Antibiotic medicine and home care are effective in treating most urinary tract infections (UTIs) in infants and children. The main goal of treatment is to prevent kidney damage and its short-term and long-term complications by eliminating the infection quickly and completely. Early evaluation and treatment are very important. Do not delay calling a doctor if you think your baby or young child may have a UTI.
Infants and young children with urinary tract infections (UTIs) need early treatment to prevent kidney damage. Your doctor is likely to base the first treatment decision on your child's symptoms and urinalysis results rather than waiting for the results of a urine culture.
Treatment for most children with UTIs is oral antibiotics and home care.
If your child is younger than 3 months, is too nauseated or sick to take oral medicines, or has an impaired immune system, the doctor may give your child a shot of antibiotics. Or your child may need a brief hospital stay and a short course of intravenous (IV) antibiotics. After your child's fever and other symptoms improve and your child is feeling better, the doctor may prescribe oral antibiotics.
The number of days a child will need to take these medicines depends on the illness, the child's age, and the type of antibiotic.
Treatment if the condition gets worse or recurs
If your child's urinary tract infection (UTI) does not improve after treatment with antibiotics, your child needs further evaluation and may need more antibiotics. Your child may have a structural problem that is making the infection hard to treat. Or the cause of the infection may be different from the types of bacteria that usually cause UTIs.

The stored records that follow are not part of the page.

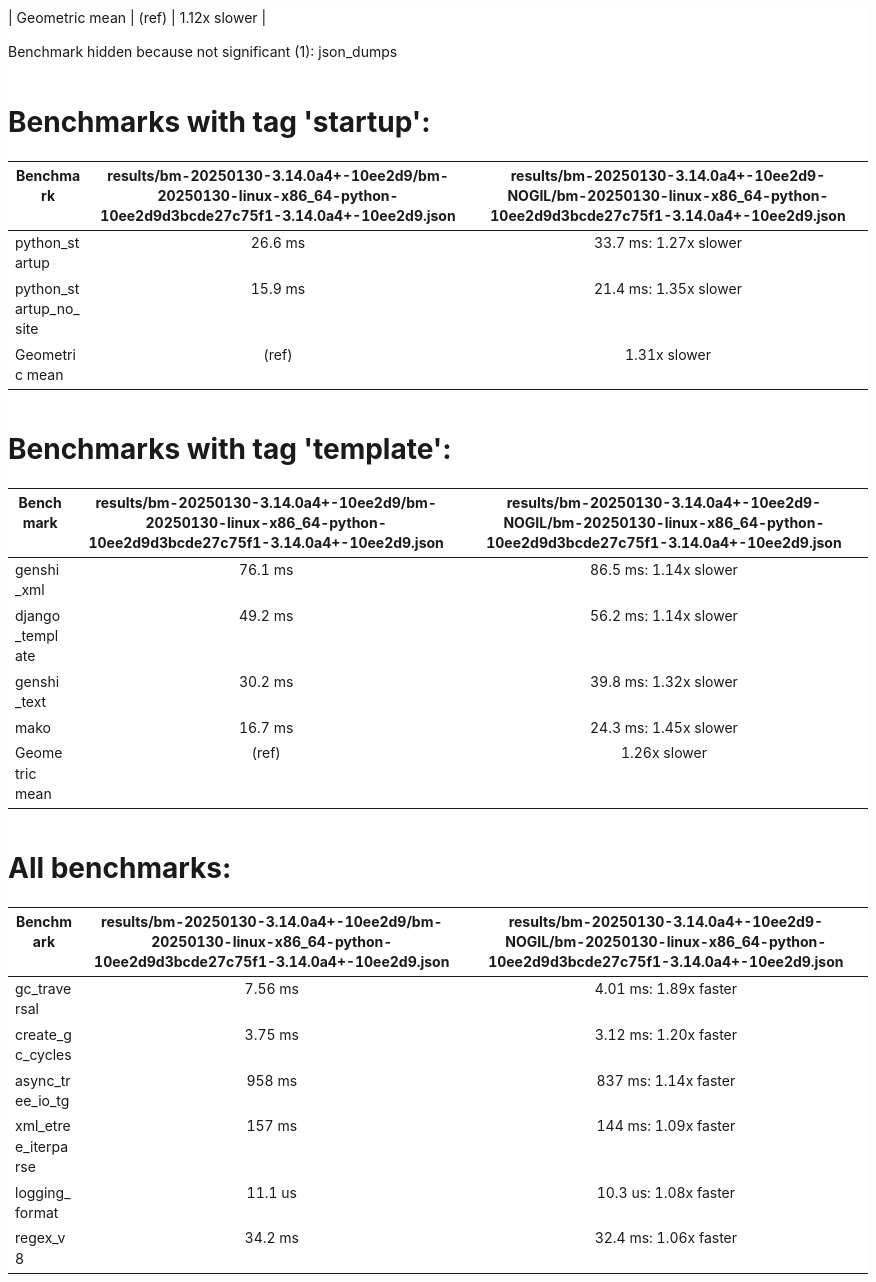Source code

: | Geometric mean       | (ref)                                                                                                             | 1.12x slower                                                                                                            |

Benchmark hidden because not significant (1): json_dumps

Benchmarks with tag 'startup':
==============================

| Benchmark              | results/bm-20250130-3.14.0a4+-10ee2d9/bm-20250130-linux-x86_64-python-10ee2d9d3bcde27c75f1-3.14.0a4+-10ee2d9.json | results/bm-20250130-3.14.0a4+-10ee2d9-NOGIL/bm-20250130-linux-x86_64-python-10ee2d9d3bcde27c75f1-3.14.0a4+-10ee2d9.json |
|------------------------|:-----------------------------------------------------------------------------------------------------------------:|:-----------------------------------------------------------------------------------------------------------------------:|
| python_startup         | 26.6 ms                                                                                                           | 33.7 ms: 1.27x slower                                                                                                   |
| python_startup_no_site | 15.9 ms                                                                                                           | 21.4 ms: 1.35x slower                                                                                                   |
| Geometric mean         | (ref)                                                                                                             | 1.31x slower                                                                                                            |

Benchmarks with tag 'template':
===============================

| Benchmark       | results/bm-20250130-3.14.0a4+-10ee2d9/bm-20250130-linux-x86_64-python-10ee2d9d3bcde27c75f1-3.14.0a4+-10ee2d9.json | results/bm-20250130-3.14.0a4+-10ee2d9-NOGIL/bm-20250130-linux-x86_64-python-10ee2d9d3bcde27c75f1-3.14.0a4+-10ee2d9.json |
|-----------------|:-----------------------------------------------------------------------------------------------------------------:|:-----------------------------------------------------------------------------------------------------------------------:|
| genshi_xml      | 76.1 ms                                                                                                           | 86.5 ms: 1.14x slower                                                                                                   |
| django_template | 49.2 ms                                                                                                           | 56.2 ms: 1.14x slower                                                                                                   |
| genshi_text     | 30.2 ms                                                                                                           | 39.8 ms: 1.32x slower                                                                                                   |
| mako            | 16.7 ms                                                                                                           | 24.3 ms: 1.45x slower                                                                                                   |
| Geometric mean  | (ref)                                                                                                             | 1.26x slower                                                                                                            |

All benchmarks:
===============

| Benchmark                | results/bm-20250130-3.14.0a4+-10ee2d9/bm-20250130-linux-x86_64-python-10ee2d9d3bcde27c75f1-3.14.0a4+-10ee2d9.json | results/bm-20250130-3.14.0a4+-10ee2d9-NOGIL/bm-20250130-linux-x86_64-python-10ee2d9d3bcde27c75f1-3.14.0a4+-10ee2d9.json |
|--------------------------|:-----------------------------------------------------------------------------------------------------------------:|:-----------------------------------------------------------------------------------------------------------------------:|
| gc_traversal             | 7.56 ms                                                                                                           | 4.01 ms: 1.89x faster                                                                                                   |
| create_gc_cycles         | 3.75 ms                                                                                                           | 3.12 ms: 1.20x faster                                                                                                   |
| async_tree_io_tg         | 958 ms                                                                                                            | 837 ms: 1.14x faster                                                                                                    |
| xml_etree_iterparse      | 157 ms                                                                                                            | 144 ms: 1.09x faster                                                                                                    |
| logging_format           | 11.1 us                                                                                                           | 10.3 us: 1.08x faster                                                                                                   |
| regex_v8                 | 34.2 ms                                                                                                           | 32.4 ms: 1.06x faster                                                                                                   |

If the infection spreads and affects kidney function or causes widespread infection (sepsis), your child may be hospitalized. These complications are rare, but they can be very serious. Children with impaired immune systems, untreated urinary tract obstructions, and other conditions that affect the kidneys or bladder are at higher risk for complications.
Recurrent UTIs increase the risk of long-term kidney damage and high blood pressure. The doctor may prescribe preventive antibiotic therapy after treatment for a first UTI if your child has a structural problem, such as vesicoureteral reflux, that increases the risk of repeat infections, or if your child has a few UTIs in a 6- to 12-month period.